[Stored data entries]
■ ■ ■

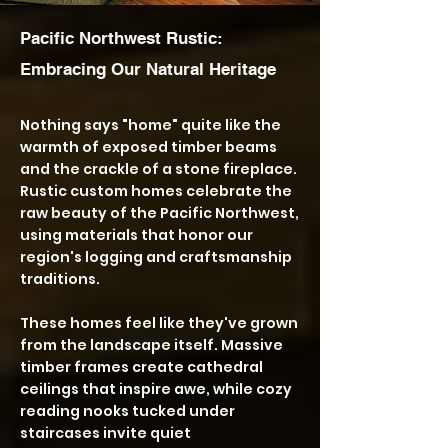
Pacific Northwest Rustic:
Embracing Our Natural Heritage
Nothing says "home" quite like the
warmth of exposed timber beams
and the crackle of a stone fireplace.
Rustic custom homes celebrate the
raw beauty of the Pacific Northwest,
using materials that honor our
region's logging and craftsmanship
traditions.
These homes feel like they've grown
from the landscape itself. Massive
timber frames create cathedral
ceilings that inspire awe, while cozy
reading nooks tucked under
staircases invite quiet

■ ■ ■

_WHAT YOU WILL DO_. Reproduce word for word the text read from the item above, leaving the picture out of your answer.

_EXERCISE OUTPUT_.
Pacific Northwest Rustic:
Embracing Our Natural Heritage
Nothing says "home" quite like the
warmth of exposed timber beams
and the crackle of a stone fireplace.
Rustic custom homes celebrate the
raw beauty of the Pacific Northwest,
using materials that honor our
region's logging and craftsmanship
traditions.
These homes feel like they've grown
from the landscape itself. Massive
timber frames create cathedral
ceilings that inspire awe, while cozy
reading nooks tucked under
staircases invite quiet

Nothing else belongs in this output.